A atualização da Norma Regulamentadora nº 1 (NR-1), em vigor desde 2025, marca um divisor de águas na forma como as empresas devem lidar com os riscos psicossociais no ambiente de trabalho. Mais do que uma exigência legal, trata-se de uma resposta necessária a uma crise silenciosa que afeta milhões de trabalhadores brasileiros.
1. O que são riscos psicossociais?
Riscos psicossociais são fatores relacionados à forma como o trabalho é concebido, organizado e gerido. Eles podem afetar a saúde física, mental e social dos trabalhadores. Exemplos incluem:
- Excesso de demandas e sobrecarga;
- Falta de autonomia;
- Relações interpessoais conflituosas;
- Ambientes de trabalho inseguros ou desumanizados;
- Pressões por produtividade sem suporte adequado.
Esses riscos estão diretamente ligados ao aumento de casos de estresse, burnout, depressão, ansiedade e até doenças osteomusculares (DORT).

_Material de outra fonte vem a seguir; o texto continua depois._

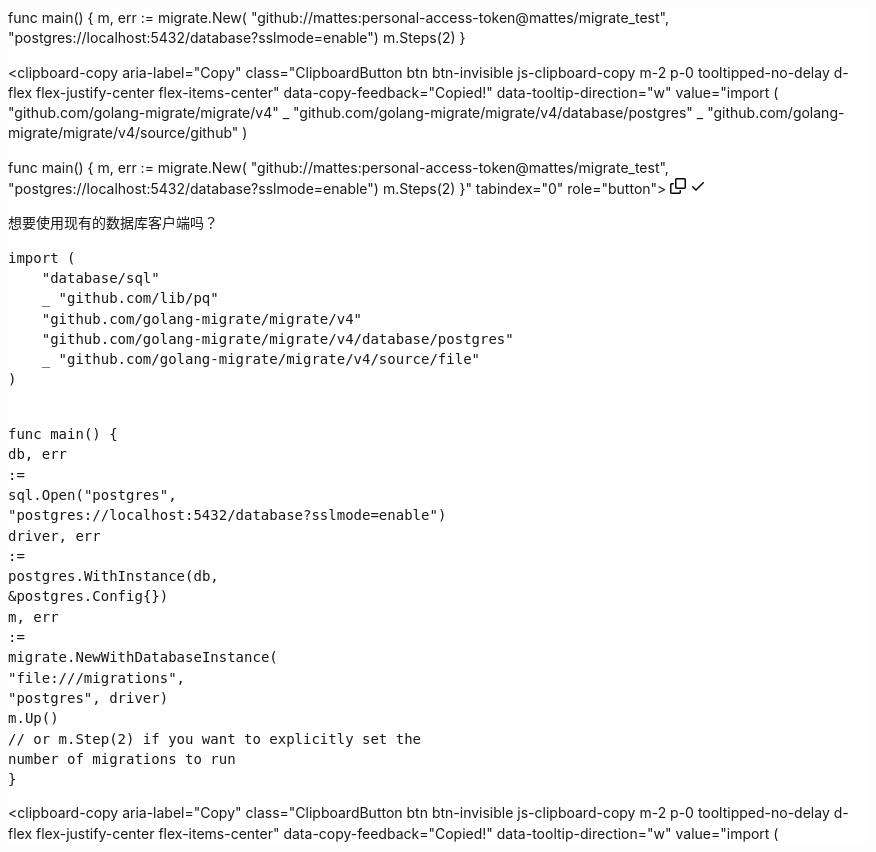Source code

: <span class="pl-k">func</span> <span class="pl-en">main</span>() {
    <span class="pl-s1">m</span>, <span class="pl-s1">err</span> <span class="pl-c1">:=</span> <span class="pl-s1">migrate</span>.<span class="pl-en">New</span>(
        <span class="pl-s">"github://mattes:personal-access-token@mattes/migrate_test"</span>,
        <span class="pl-s">"postgres://localhost:5432/database?sslmode=enable"</span>)
    <span class="pl-s1">m</span>.<span class="pl-en">Steps</span>(<span class="pl-c1">2</span>)
}</pre><div class="zeroclipboard-container">
    <clipboard-copy aria-label="Copy" class="ClipboardButton btn btn-invisible js-clipboard-copy m-2 p-0 tooltipped-no-delay d-flex flex-justify-center flex-items-center" data-copy-feedback="Copied!" data-tooltip-direction="w" value="import (
    &quot;github.com/golang-migrate/migrate/v4&quot;
    _ &quot;github.com/golang-migrate/migrate/v4/database/postgres&quot;
    _ &quot;github.com/golang-migrate/migrate/v4/source/github&quot;
)

func main() {
    m, err := migrate.New(
        &quot;github://mattes:personal-access-token@mattes/migrate_test&quot;,
        &quot;postgres://localhost:5432/database?sslmode=enable&quot;)
    m.Steps(2)
}" tabindex="0" role="button">
      <svg aria-hidden="true" height="16" viewBox="0 0 16 16" version="1.1" width="16" data-view-component="true" class="octicon octicon-copy js-clipboard-copy-icon">
    <path d="M0 6.75C0 5.784.784 5 1.75 5h1.5a.75.75 0 0 1 0 1.5h-1.5a.25.25 0 0 0-.25.25v7.5c0 .138.112.25.25.25h7.5a.25.25 0 0 0 .25-.25v-1.5a.75.75 0 0 1 1.5 0v1.5A1.75 1.75 0 0 1 9.25 16h-7.5A1.75 1.75 0 0 1 0 14.25Z"></path><path d="M5 1.75C5 .784 5.784 0 6.75 0h7.5C15.216 0 16 .784 16 1.75v7.5A1.75 1.75 0 0 1 14.25 11h-7.5A1.75 1.75 0 0 1 5 9.25Zm1.75-.25a.25.25 0 0 0-.25.25v7.5c0 .138.112.25.25.25h7.5a.25.25 0 0 0 .25-.25v-7.5a.25.25 0 0 0-.25-.25Z"></path>
</svg>
      <svg aria-hidden="true" height="16" viewBox="0 0 16 16" version="1.1" width="16" data-view-component="true" class="octicon octicon-check js-clipboard-check-icon color-fg-success d-none">
    <path d="M13.78 4.22a.75.75 0 0 1 0 1.06l-7.25 7.25a.75.75 0 0 1-1.06 0L2.22 9.28a.751.751 0 0 1 .018-1.042.751.751 0 0 1 1.042-.018L6 10.94l6.72-6.72a.75.75 0 0 1 1.06 0Z"></path>
</svg>
    </clipboard-copy>
  </div></div>
<p dir="auto"><font style="vertical-align: inherit;"><font style="vertical-align: inherit;">想要使用现有的数据库客户端吗？</font></font></p>
<div class="highlight highlight-source-go notranslate position-relative overflow-auto" dir="auto"><pre><span class="pl-k">import</span> (
    <span class="pl-s">"database/sql"</span>
    _ <span class="pl-s">"github.com/lib/pq"</span>
    <span class="pl-s">"github.com/golang-migrate/migrate/v4"</span>
    <span class="pl-s">"github.com/golang-migrate/migrate/v4/database/postgres"</span>
    _ <span class="pl-s">"github.com/golang-migrate/migrate/v4/source/file"</span>
)

<span class="pl-k">func</span> <span class="pl-en">main</span>() {
    <span class="pl-s1">db</span>, <span class="pl-s1">err</span> <span class="pl-c1">:=</span> <span class="pl-s1">sql</span>.<span class="pl-en">Open</span>(<span class="pl-s">"postgres"</span>, <span class="pl-s">"postgres://localhost:5432/database?sslmode=enable"</span>)
    <span class="pl-s1">driver</span>, <span class="pl-s1">err</span> <span class="pl-c1">:=</span> <span class="pl-s1">postgres</span>.<span class="pl-en">WithInstance</span>(<span class="pl-s1">db</span>, <span class="pl-c1">&amp;</span>postgres.<span class="pl-smi">Config</span>{})
    <span class="pl-s1">m</span>, <span class="pl-s1">err</span> <span class="pl-c1">:=</span> <span class="pl-s1">migrate</span>.<span class="pl-en">NewWithDatabaseInstance</span>(
        <span class="pl-s">"file:///migrations"</span>,
        <span class="pl-s">"postgres"</span>, <span class="pl-s1">driver</span>)
    <span class="pl-s1">m</span>.<span class="pl-en">Up</span>() <span class="pl-c">// or m.Step(2) if you want to explicitly set the number of migrations to run</span>
}</pre><div class="zeroclipboard-container">
    <clipboard-copy aria-label="Copy" class="ClipboardButton btn btn-invisible js-clipboard-copy m-2 p-0 tooltipped-no-delay d-flex flex-justify-center flex-items-center" data-copy-feedback="Copied!" data-tooltip-direction="w" value="import (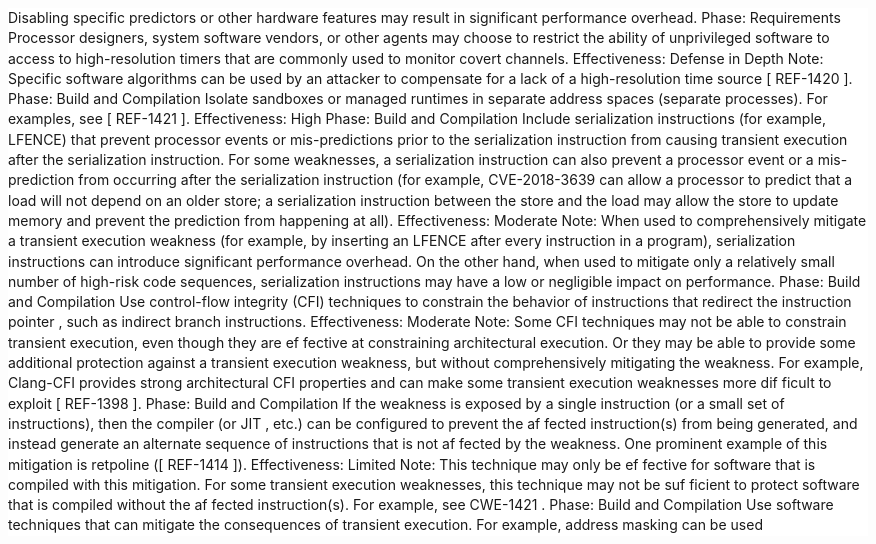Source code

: Disabling specific predictors or other hardware features may result in significant performance overhead.
Phase: Requirements
Processor designers, system software vendors, or other agents may choose to restrict the ability of unprivileged software to
access to high-resolution timers that are commonly used to monitor covert channels.
Effectiveness: Defense in Depth
Note:
Specific software algorithms can be used by an attacker to compensate for a lack of a high-resolution time source [ REF-1420 ].
Phase: Build and Compilation
Isolate sandboxes or managed runtimes in separate address spaces (separate processes). For examples, see [ REF-1421 ].
Effectiveness: High
Phase: Build and Compilation
Include serialization instructions (for example, LFENCE) that prevent processor events or mis-predictions prior to the
serialization instruction from causing transient execution after the serialization instruction. For some weaknesses, a serialization
instruction can also prevent a processor event or a mis-prediction from occurring after the serialization instruction (for example,
CVE-2018-3639 can allow a processor to predict that a load will not depend on an older store; a serialization instruction between
the store and the load may allow the store to update memory and prevent the prediction from happening at all).
Effectiveness: Moderate
Note:
When used to comprehensively mitigate a transient execution weakness (for example, by inserting an LFENCE after every
instruction in a program), serialization instructions can introduce significant performance overhead. On the other hand, when
used to mitigate only a relatively small number of high-risk code sequences, serialization instructions may have a low or
negligible impact on performance.
Phase: Build and Compilation
Use control-flow integrity (CFI) techniques to constrain the behavior of instructions that redirect the instruction pointer , such as
indirect branch instructions.
Effectiveness: Moderate
Note:
Some CFI techniques may not be able to constrain transient execution, even though they are ef fective at constraining
architectural execution. Or they may be able to provide some additional protection against a transient execution weakness, but
without comprehensively mitigating the weakness. For example, Clang-CFI provides strong architectural CFI properties and can
make some transient execution weaknesses more dif ficult to exploit [ REF-1398 ].
Phase: Build and Compilation
If the weakness is exposed by a single instruction (or a small set of instructions), then the compiler (or JIT , etc.) can be
configured to prevent the af fected instruction(s) from being generated, and instead generate an alternate sequence of
instructions that is not af fected by the weakness. One prominent example of this mitigation is retpoline ([ REF-1414 ]).
Effectiveness: Limited
Note:
This technique may only be ef fective for software that is compiled with this mitigation. For some transient execution
weaknesses, this technique may not be suf ficient to protect software that is compiled without the af fected instruction(s). For
example, see CWE-1421 .
Phase: Build and Compilation
Use software techniques that can mitigate the consequences of transient execution. For example, address masking can be used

2. O cenário brasileiro: uma epidemia silenciosa
Em 2024, o Brasil registrou mais de 472 mil afastamentos por transtornos mentais, com um crescimento de 68% em relação a 2023. Os principais diagnósticos foram ansiedade, depressão e síndrome de burnout.
O impacto financeiro é alarmante:
- R$ 2,7 bilhões em custos diretos ao INSS;
- R$ 2,5 a R$ 3,5 bilhões em perdas produtivas para empresas;
- Estimativa real de R$ 10 bilhões/ano, considerando presenteísmo (quando o colaborador está presente, mas com baixa produtividade).
3. O que mudou na NR-1?
A nova NR-1 estabelece que o Gerenciamento de Riscos Ocupacionais (GRO) deve incluir os riscos psicossociais como parte integrante do processo. Isso significa que:
- A Avaliação Ergonômica Preliminar (AEP) e a Análise Ergonômica do Trabalho (AET) passam a ser obrigatórias;
- O Inventário de Riscos deve contemplar fatores psicossociais;
- O Plano de Ação precisa prever medidas de controle, monitoramento e revisão contínua.
Além disso, há integração com a NR-17 (Ergonomia), que trata da organização do trabalho, mobiliário, conforto ambiental e uso de equipamentos. A NR-1 agora exige que as empresas considerem as situações reais de trabalho, e não apenas as prescritas em manuais ou descrições de cargo.
4. Como aplicar na prática?
A implementação exige uma abordagem multidisciplinar e participativa. Os principais passos incluem:
a) Diagnóstico real e participativo
- Levantamento de dados sobre processos, postos de trabalho e perfil dos colaboradores;
- Reunião de informações de saúde ocupacional, acidentes, presenteísmo e clima organizacional;
- Identificação de setores prioritários para iniciar a avaliação.
b) Avaliação dos riscos psicossociais
- Uso de técnicas qualitativas (entrevistas, grupos focais, observação direta);
- Aplicação de ferramentas quantitativas validadas e adaptadas à realidade da empresa;
- Classificação dos riscos com base em severidade, probabilidade e impacto.
c) Ações de controle e prevenção
- Priorização de tarefas e flexibilização de horários;
- Pausas regulares e programas de apoio psicológico (EAP);
- Capacitação de lideranças para gestão saudável;
- Integração entre áreas técnicas (SESMT) e gestão de pessoas (RH).
d) Monitoramento e revisão
- Acompanhamento contínuo dos indicadores de saúde mental;
- Revisão periódica das medidas adotadas;
- Registro formal no Inventário de Riscos e Plano de Ação.
5. O que será cobrado na fiscalização?
A inspeção do trabalho já aponta como principais irregularidades:
- Ausência de AEP e AET;
- Inventário de Riscos incompleto;
- Falta de envolvimento dos trabalhadores no processo;
- Medidas de controle não implementadas ou ineficazes.
Empresas que não se adequarem estarão sujeitas a autos de infração e penalidades, além de riscos reputacionais e jurídicos.
6. Benefícios da conformidade e da prevenção
Além de evitar multas, a gestão adequada dos riscos psicossociais traz benefícios concretos:
- Redução de afastamentos e custos previdenciários;
- Aumento da produtividade e engajamento;
- Retenção de talentos e fortalecimento da imagem institucional.
Conclusão: cuidar das pessoas é cuidar da empresa
A nova NR-1 não é apenas uma norma técnica. Ela representa um chamado à responsabilidade social corporativa. Investir em saúde mental ocupacional é uma estratégia inteligente, que protege os colaboradores, fortalece a cultura organizacional e garante a sustentabilidade do negócio.